Staff frequently thought that the “hippy-dippy” restorative people were coming for the day to hug kids and run some goofy circles. Instead, we showed staff that they needed to be much more consistent, proactive and even aggressive about confronting small things, show a willingness to stand up for themselves and other students and take control of their classrooms again. This wasn’t done through fear but by making sure students were confronted with the real emotional and personal impact of their behavior. Anger was okay, too. We just taught them how express their anger in ways more satisfying and effective than repeatedly handing out suspensions and expecting a different result.
Regarding restorative alternatives to more formal discipline, the general rule of thumb we taught was: you’ll know you’re doing it right when students beg you to suspend them instead. If that’s not happening (at least at first), you’re doing it wrong.
We then prepared them for the fact that, in the short term, discipline numbers for low-level offenses might actually get worse for a semester or two. This makes sense because staff would be more actively confrontational and much more consistent with setting far higher expectations for behavior.
Especially in a school where things have been out of control, students will not thank you for doing the above. The most habitually misbehaving students might even behave worse at first. In an anarchic school climate, these students typically have tremendous negative social and emotional power over both staff and students. Restorative practices, done right, takes that negative power away. They will resist and rebel against this change in power.
Over time, all of the hard work above can and frequently does result in a far safer, more orderly and more humane school climate.
There’s a lot more that could be said here. Like many of you, I’ve been an active public critic of the school-to-prison pipeline and can remember railing against zero-tolerance policies when no one wanted to hear it. I care deeply about young people and want to help correct and confront an educational discipline system that unnecessarily tracks many of our most vulnerable youth into the criminal justice system. This is a travesty, and together we are changing it.

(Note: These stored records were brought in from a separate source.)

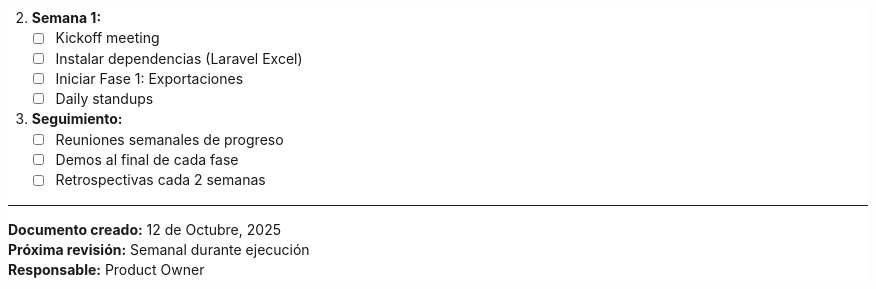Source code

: 2. **Semana 1:**
   - [ ] Kickoff meeting
   - [ ] Instalar dependencias (Laravel Excel)
   - [ ] Iniciar Fase 1: Exportaciones
   - [ ] Daily standups

3. **Seguimiento:**
   - [ ] Reuniones semanales de progreso
   - [ ] Demos al final de cada fase
   - [ ] Retrospectivas cada 2 semanas

---

**Documento creado:** 12 de Octubre, 2025  
**Próxima revisión:** Semanal durante ejecución  
**Responsable:** Product Owner

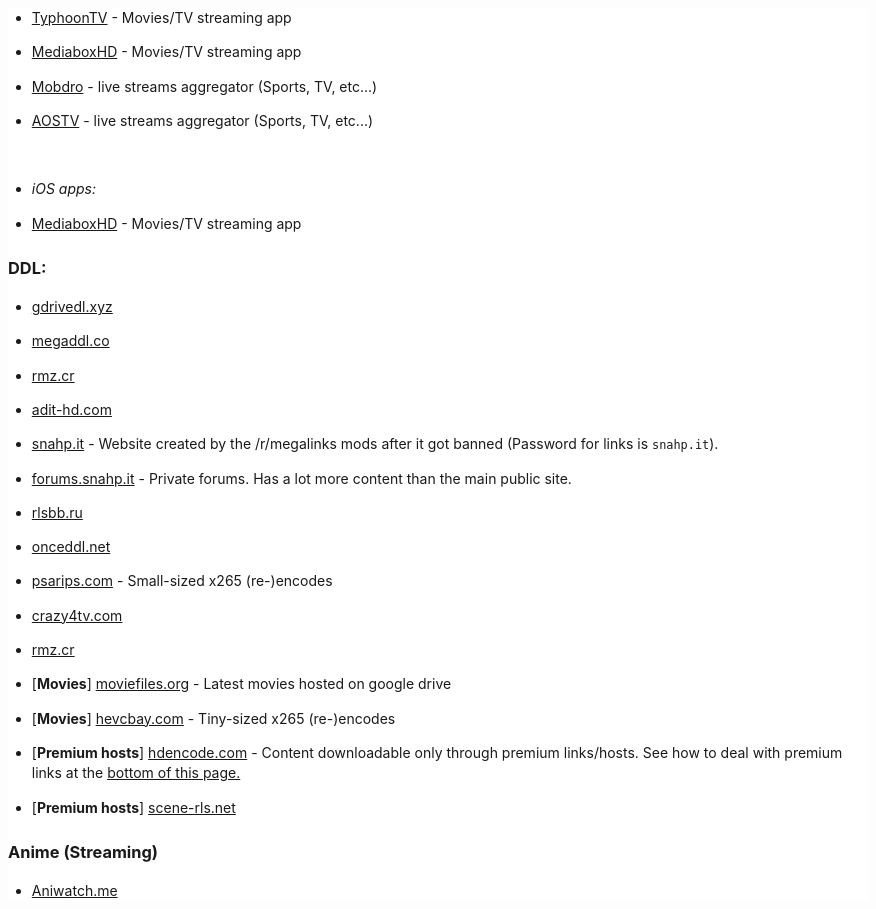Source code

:    * [TyphoonTV](https://www.typhoontv.me/) - Movies/TV streaming app

   * [MediaboxHD](https://mediaboxhd.net/) - Movies/TV streaming app

   * [Mobdro](https://www.mobdro.to/index) - live streams aggregator (Sports, TV, etc...)

   * [AOSTV](https://aostv.app/) - live streams aggregator (Sports, TV, etc...)

&nbsp;



 * *iOS apps:*

  * [MediaboxHD](https://mediaboxhd.net/) - Movies/TV streaming app





### DDL:



 * [gdrivedl.xyz](https://gdrivedl.xyz/)

 * [megaddl.co](https://megaddl.co/movies)

 * [rmz.cr](http://rmz.cr/)

 * [adit-hd.com](http://adit-hd.com/)

 * [snahp.it](http://snahp.it/) - Website created by the /r/megalinks mods after it got banned (Password for links is `snahp.it`).

  * [forums.snahp.it](https://forum.snahp.it/) - Private forums. Has a lot more content than the main public site.

 * [rlsbb.ru](http://rlsbb.ru)

 * [onceddl.net](https://onceddl.net/)

 * [psarips.com](https://psarips.com/) - Small-sized x265 (re-)encodes

 * [crazy4tv.com](http://crazy4tv.com/)

 * [rmz.cr](http://rmz.cr/)

 * [**Movies**] [moviefiles.org](https://moviefiles.org/) - Latest movies hosted on google drive

 * [**Movies**] [hevcbay.com](https://hevcbay.com/) - Tiny-sized x265 (re-)encodes

 * [**Premium hosts**] [hdencode.com](https://hdencode.com/) - Content downloadable only through premium links/hosts. See how to deal with premium links at the [bottom of this page.](https://www.reddit.com/r/Piracy/wiki/megathread##wiki_.25BA_premium_links_from_file_hosts)

 * [**Premium hosts**] [scene-rls.net](http://scene-rls.net/)





### **Anime (Streaming)**



 * [Aniwatch.me](https://aniwatch.me/)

However, this change must include improved personal and individual accountability and responsibility-taking by both adults and students. In our drive to protect children from an unfair and often biased system, we must not forget that on the personal level they also need boundaries, limits and confrontation when necessary. The power of restorative practices is in providing both support and discipline, love and limits. There’s also a time to suspend and expel – but that should be as rare as possible.

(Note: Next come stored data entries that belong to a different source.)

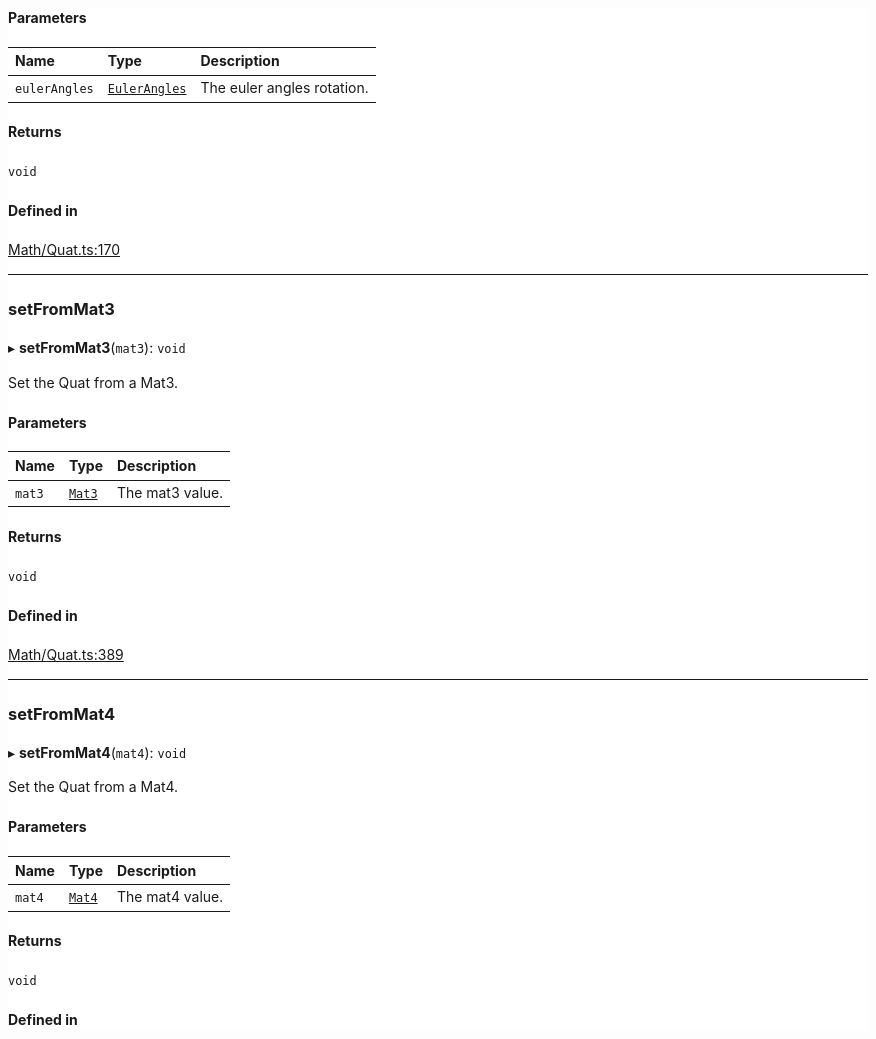 #### Parameters

| Name | Type | Description |
| :------ | :------ | :------ |
| `eulerAngles` | [`EulerAngles`](Math_EulerAngles.EulerAngles) | The euler angles rotation. |

#### Returns

`void`

#### Defined in

[Math/Quat.ts:170](https://github.com/ZeaInc/zea-engine/blob/f5f8fb8b9/src/Math/Quat.ts#L170)

___

### setFromMat3

▸ **setFromMat3**(`mat3`): `void`

Set the Quat from a Mat3.

#### Parameters

| Name | Type | Description |
| :------ | :------ | :------ |
| `mat3` | [`Mat3`](Math_Mat3.Mat3) | The mat3 value. |

#### Returns

`void`

#### Defined in

[Math/Quat.ts:389](https://github.com/ZeaInc/zea-engine/blob/f5f8fb8b9/src/Math/Quat.ts#L389)

___

### setFromMat4

▸ **setFromMat4**(`mat4`): `void`

Set the Quat from a Mat4.

#### Parameters

| Name | Type | Description |
| :------ | :------ | :------ |
| `mat4` | [`Mat4`](Math_Mat4.Mat4) | The mat4 value. |

#### Returns

`void`

#### Defined in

Now that restorative practices is gaining significant traction in public education, critics are once again charging that these reforms will make schools less safe. Understand, this will always be the primary argument against restorative practices. It cannot be dodged by simply impugning the critics' motives. The charge must be met and answered boldly and convincingly - not with rhetoric but with more effective practice.
On the grounds of improving student safety, the restorative practices argument can fight and win.
If restorative practices is going to be an effective and sustainable alternative to a hundred years of impersonal/bureaucratic/punitive discipline, then it must be more effective at holding people accountable. And not just a little better. Restorative practices must be substantially, noticeably and demonstrably better, and “tougher,” on the individual level than current school discipline practice. And we have to be able to prove it.